■ INSTRUCTIONS TO FOLLOW:
Go through the entries below and copy each line that holds the word "TEXAS".

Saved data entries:
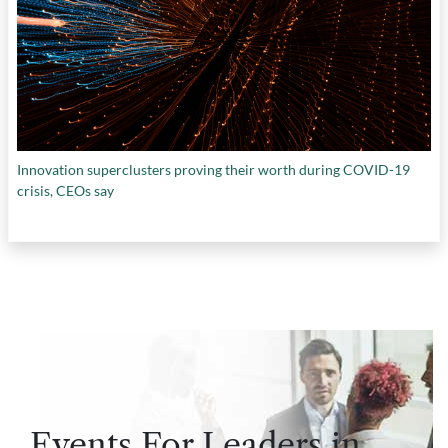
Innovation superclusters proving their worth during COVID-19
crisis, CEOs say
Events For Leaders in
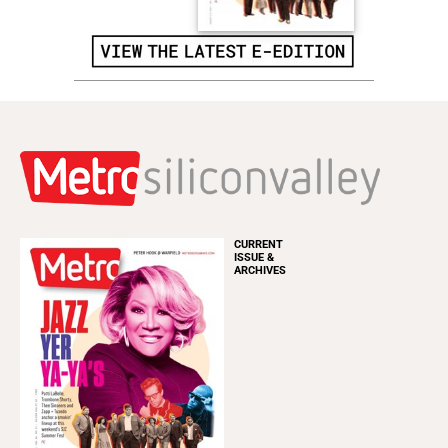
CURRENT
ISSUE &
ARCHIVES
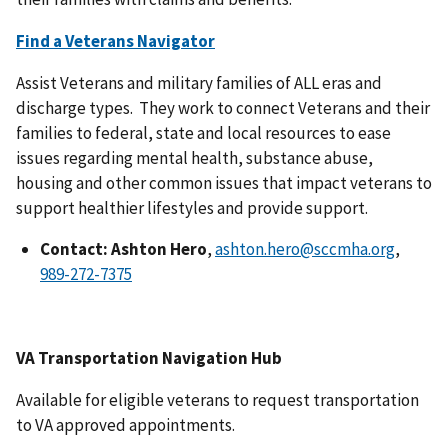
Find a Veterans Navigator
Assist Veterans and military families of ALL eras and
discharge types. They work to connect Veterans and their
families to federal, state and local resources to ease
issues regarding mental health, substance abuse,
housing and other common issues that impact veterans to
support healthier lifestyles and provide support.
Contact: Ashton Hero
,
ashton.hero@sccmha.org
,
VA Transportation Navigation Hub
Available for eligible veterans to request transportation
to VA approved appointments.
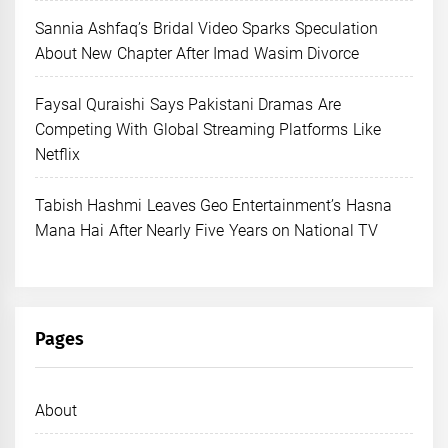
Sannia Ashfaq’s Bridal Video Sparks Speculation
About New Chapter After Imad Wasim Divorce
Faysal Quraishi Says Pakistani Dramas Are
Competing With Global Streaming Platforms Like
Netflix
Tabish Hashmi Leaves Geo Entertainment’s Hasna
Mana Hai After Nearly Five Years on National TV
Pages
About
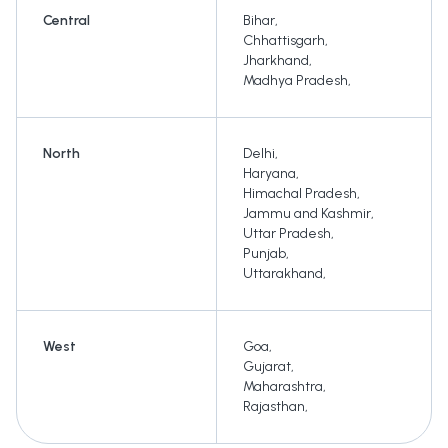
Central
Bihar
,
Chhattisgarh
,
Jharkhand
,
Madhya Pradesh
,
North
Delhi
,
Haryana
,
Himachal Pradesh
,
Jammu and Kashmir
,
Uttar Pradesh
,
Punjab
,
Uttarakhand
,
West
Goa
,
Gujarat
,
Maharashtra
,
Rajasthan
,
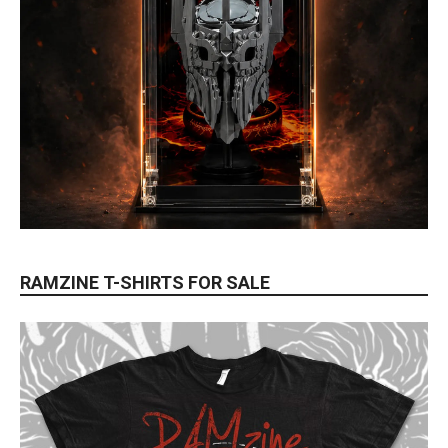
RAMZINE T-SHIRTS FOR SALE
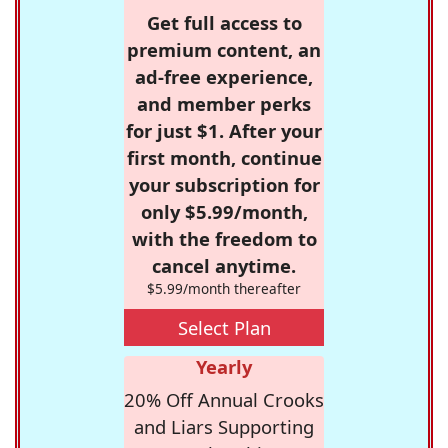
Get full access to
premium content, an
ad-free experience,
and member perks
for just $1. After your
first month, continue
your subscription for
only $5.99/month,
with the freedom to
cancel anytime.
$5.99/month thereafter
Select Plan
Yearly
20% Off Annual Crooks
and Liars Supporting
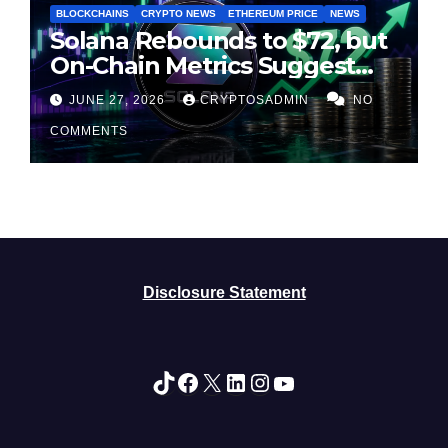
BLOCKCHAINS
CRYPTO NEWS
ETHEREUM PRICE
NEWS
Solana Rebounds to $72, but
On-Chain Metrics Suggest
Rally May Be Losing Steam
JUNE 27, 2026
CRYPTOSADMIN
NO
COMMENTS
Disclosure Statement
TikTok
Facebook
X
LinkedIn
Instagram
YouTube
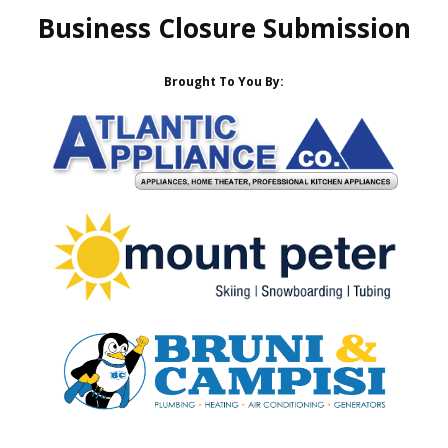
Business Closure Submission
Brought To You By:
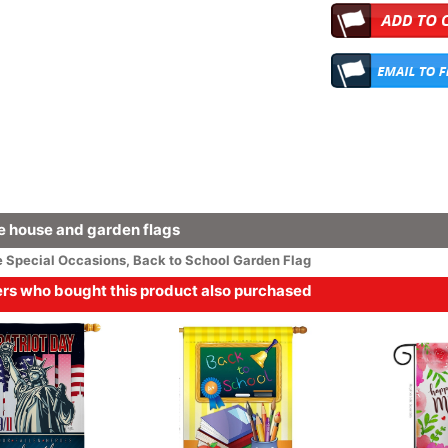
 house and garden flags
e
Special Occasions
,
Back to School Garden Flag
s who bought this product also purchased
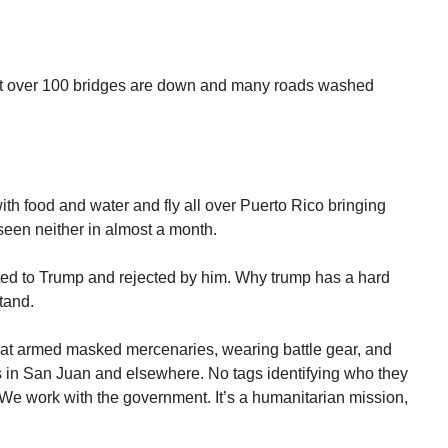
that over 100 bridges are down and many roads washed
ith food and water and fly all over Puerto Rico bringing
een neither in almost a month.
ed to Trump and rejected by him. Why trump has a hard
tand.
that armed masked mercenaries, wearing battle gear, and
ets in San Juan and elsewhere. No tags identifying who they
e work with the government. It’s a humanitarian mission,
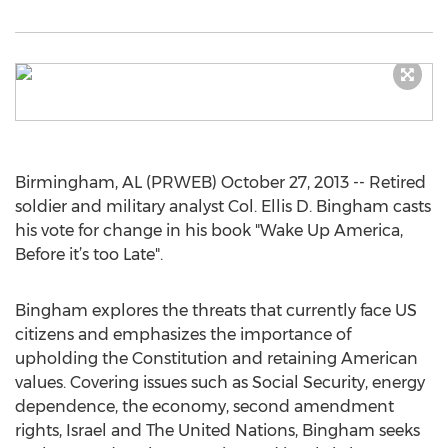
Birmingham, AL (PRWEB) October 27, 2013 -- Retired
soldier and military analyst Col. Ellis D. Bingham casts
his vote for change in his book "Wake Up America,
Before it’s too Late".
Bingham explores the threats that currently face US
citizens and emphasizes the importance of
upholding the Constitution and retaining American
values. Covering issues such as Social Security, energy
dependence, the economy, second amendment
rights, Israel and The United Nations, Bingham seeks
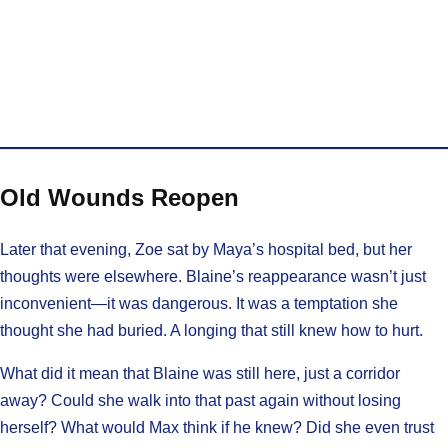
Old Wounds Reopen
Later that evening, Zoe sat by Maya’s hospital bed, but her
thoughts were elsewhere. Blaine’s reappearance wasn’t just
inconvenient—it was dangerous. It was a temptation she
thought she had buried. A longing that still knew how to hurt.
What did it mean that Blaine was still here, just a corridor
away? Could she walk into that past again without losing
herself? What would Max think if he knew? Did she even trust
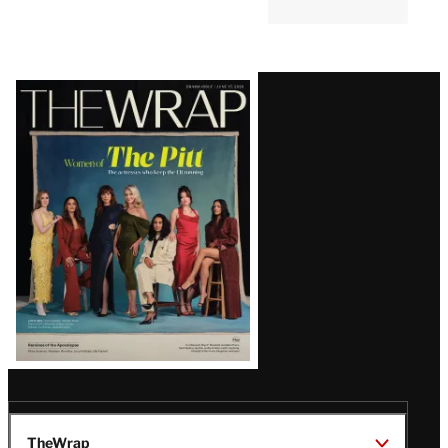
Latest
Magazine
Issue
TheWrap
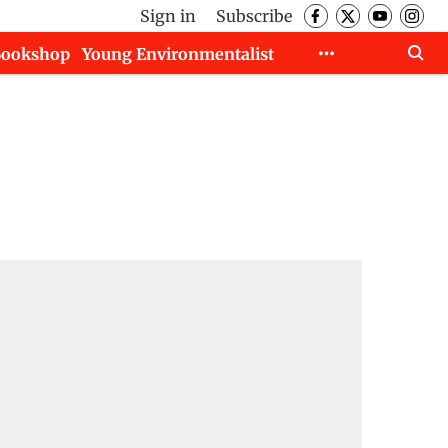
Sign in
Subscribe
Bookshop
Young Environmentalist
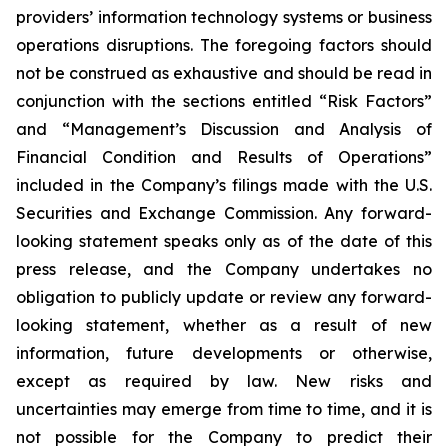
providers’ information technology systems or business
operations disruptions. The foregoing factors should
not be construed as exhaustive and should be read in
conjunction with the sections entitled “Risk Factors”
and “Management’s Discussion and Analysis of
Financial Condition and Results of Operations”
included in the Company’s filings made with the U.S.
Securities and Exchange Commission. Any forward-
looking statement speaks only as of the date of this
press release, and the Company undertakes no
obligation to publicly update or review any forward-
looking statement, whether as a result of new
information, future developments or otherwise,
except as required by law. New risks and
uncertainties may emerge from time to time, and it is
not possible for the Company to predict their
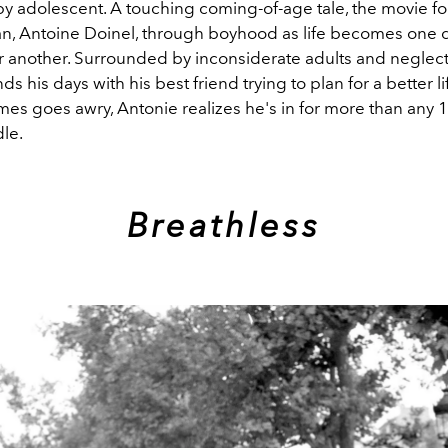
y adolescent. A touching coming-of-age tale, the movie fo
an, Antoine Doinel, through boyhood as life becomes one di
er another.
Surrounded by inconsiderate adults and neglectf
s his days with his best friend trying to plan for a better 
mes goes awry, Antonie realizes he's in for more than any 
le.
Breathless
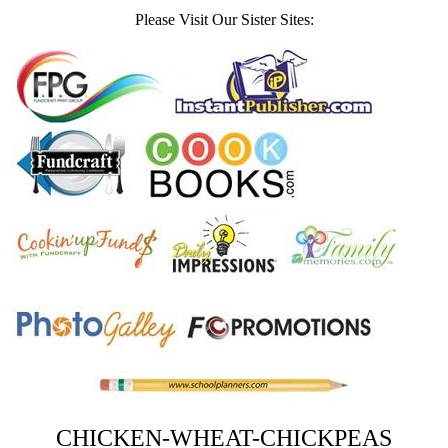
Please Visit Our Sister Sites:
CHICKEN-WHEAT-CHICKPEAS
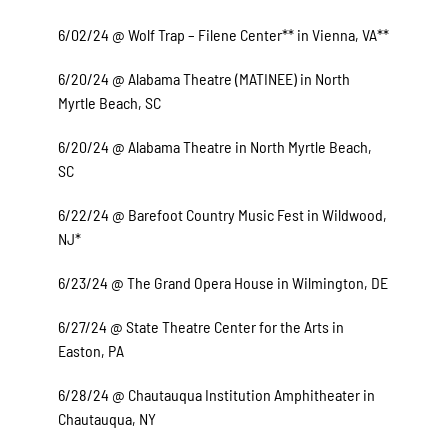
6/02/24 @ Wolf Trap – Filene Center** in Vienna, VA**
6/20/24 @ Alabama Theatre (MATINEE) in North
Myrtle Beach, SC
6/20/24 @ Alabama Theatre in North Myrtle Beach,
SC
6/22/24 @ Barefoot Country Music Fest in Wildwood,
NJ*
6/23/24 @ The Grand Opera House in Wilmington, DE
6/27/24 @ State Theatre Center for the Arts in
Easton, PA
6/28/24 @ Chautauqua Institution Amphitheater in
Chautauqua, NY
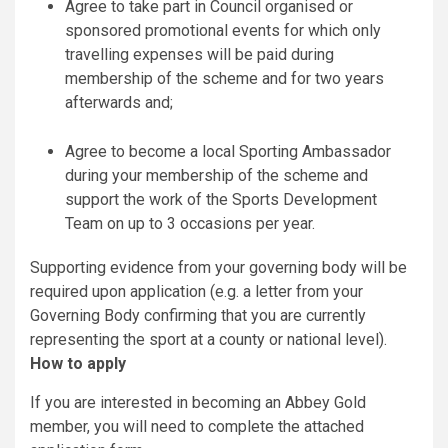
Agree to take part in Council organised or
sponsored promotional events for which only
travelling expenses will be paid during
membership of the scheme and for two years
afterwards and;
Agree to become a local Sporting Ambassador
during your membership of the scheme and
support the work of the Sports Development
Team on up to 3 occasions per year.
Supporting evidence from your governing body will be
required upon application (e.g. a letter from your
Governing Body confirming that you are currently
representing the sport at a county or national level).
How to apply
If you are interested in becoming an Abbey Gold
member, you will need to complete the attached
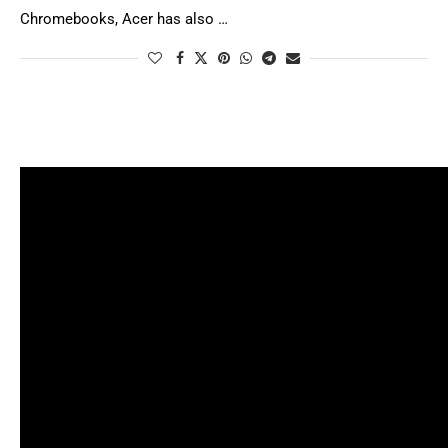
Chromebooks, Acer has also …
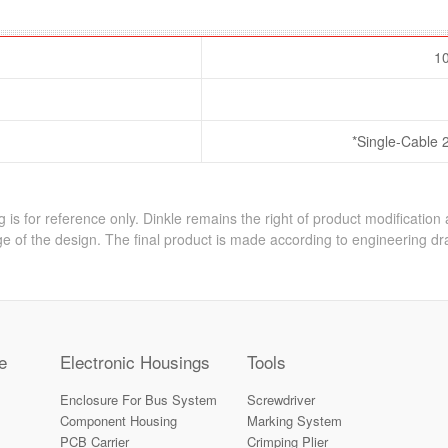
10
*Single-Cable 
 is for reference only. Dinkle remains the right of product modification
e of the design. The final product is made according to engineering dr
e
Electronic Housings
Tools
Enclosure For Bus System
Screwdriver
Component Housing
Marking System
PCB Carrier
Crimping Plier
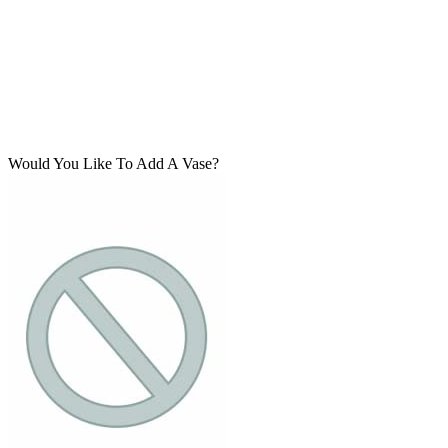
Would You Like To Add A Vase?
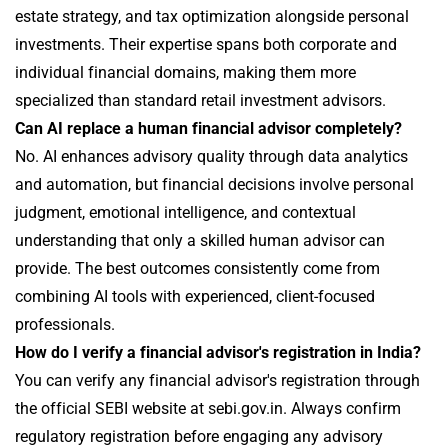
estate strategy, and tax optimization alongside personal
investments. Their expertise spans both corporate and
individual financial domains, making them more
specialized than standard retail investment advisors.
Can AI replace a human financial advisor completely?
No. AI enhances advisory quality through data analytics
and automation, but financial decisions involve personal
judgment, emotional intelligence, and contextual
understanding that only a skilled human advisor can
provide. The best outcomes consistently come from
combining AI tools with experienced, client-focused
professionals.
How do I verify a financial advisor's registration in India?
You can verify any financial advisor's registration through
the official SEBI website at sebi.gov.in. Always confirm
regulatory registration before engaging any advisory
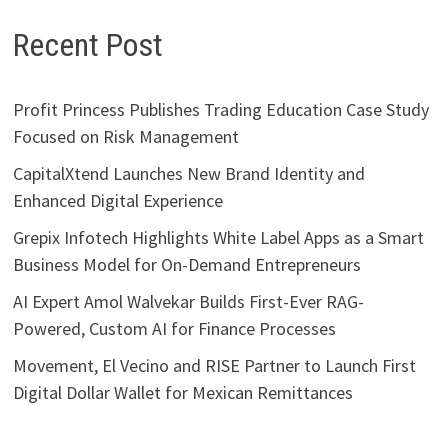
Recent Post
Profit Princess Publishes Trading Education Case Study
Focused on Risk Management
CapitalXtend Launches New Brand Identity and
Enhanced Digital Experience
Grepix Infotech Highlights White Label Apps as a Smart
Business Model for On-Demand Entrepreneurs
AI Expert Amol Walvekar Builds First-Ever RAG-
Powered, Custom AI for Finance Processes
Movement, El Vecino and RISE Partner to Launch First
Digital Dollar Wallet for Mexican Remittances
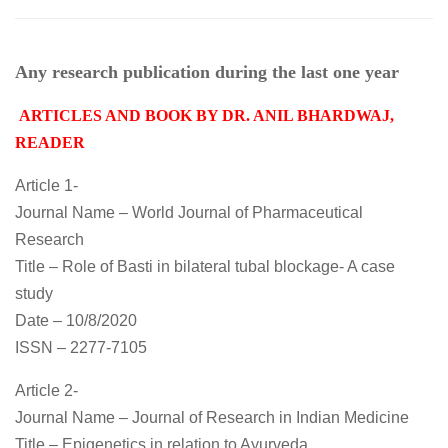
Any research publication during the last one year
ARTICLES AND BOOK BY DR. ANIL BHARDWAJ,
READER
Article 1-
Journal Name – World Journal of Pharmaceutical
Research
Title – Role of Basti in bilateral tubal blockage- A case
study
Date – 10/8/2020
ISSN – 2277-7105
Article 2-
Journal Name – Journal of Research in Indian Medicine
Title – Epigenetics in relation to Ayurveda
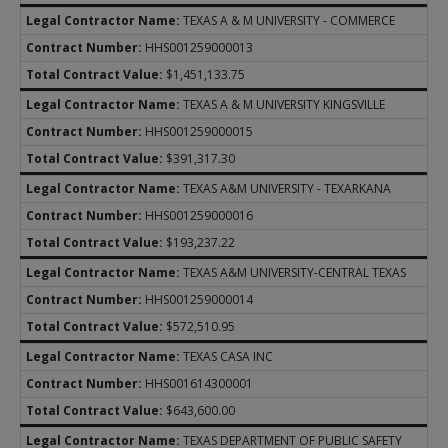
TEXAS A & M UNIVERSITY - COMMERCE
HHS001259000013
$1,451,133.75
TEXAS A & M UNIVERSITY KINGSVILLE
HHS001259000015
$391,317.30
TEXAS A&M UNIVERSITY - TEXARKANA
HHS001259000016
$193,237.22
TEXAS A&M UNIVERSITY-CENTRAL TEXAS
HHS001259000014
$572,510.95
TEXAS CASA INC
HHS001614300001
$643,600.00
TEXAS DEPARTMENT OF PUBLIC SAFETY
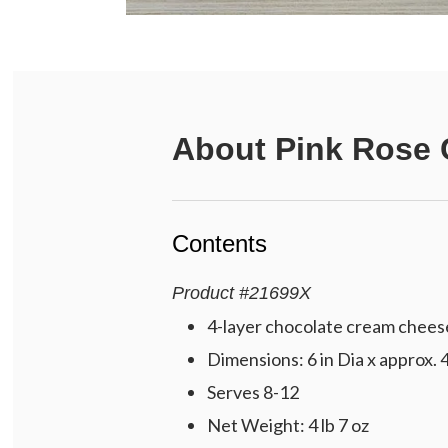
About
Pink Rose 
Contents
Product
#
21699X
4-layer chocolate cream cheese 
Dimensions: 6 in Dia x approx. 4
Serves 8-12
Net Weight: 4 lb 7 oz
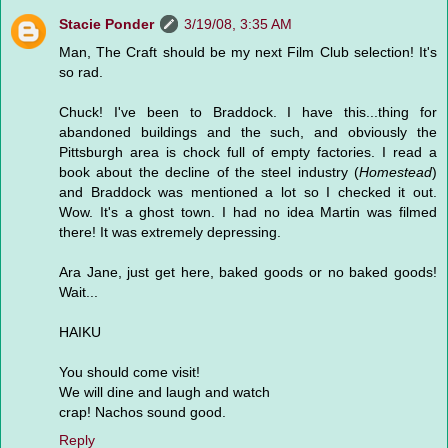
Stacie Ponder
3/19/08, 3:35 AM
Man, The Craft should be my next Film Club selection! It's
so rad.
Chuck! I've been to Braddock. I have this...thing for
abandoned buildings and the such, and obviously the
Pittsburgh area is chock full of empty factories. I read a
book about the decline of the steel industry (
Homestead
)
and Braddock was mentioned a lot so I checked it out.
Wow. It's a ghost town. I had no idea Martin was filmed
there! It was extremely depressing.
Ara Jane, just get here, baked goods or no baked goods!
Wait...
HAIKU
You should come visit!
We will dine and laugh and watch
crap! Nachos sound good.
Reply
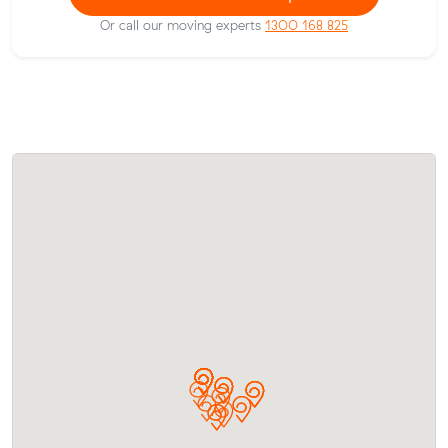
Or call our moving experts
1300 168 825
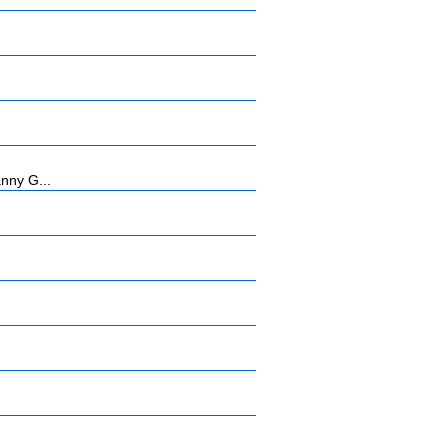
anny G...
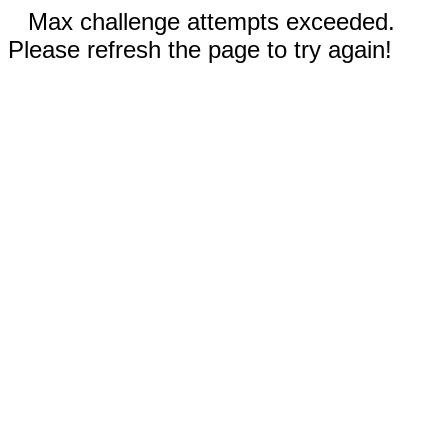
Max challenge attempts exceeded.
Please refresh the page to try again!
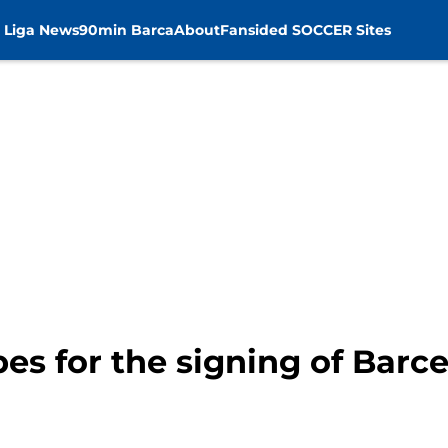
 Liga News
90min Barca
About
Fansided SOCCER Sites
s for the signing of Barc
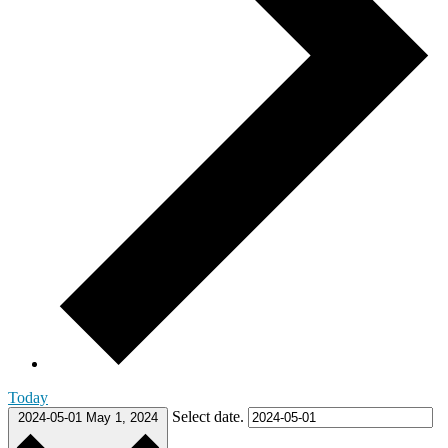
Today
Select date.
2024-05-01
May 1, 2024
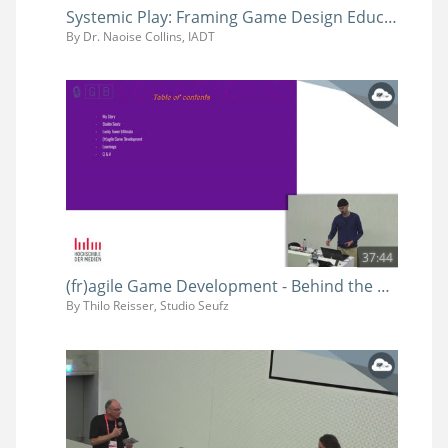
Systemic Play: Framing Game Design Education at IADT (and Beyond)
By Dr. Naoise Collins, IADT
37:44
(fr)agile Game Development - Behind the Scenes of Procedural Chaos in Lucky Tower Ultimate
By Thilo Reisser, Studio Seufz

■ REPLY TO THE EXERCISE:
TEXAS A & M UNIVERSITY - COMMERCE
TEXAS A & M UNIVERSITY KINGSVILLE
TEXAS A&M UNIVERSITY - TEXARKANA
TEXAS A&M UNIVERSITY-CENTRAL TEXAS
TEXAS CASA INC
TEXAS DEPARTMENT OF PUBLIC SAFETY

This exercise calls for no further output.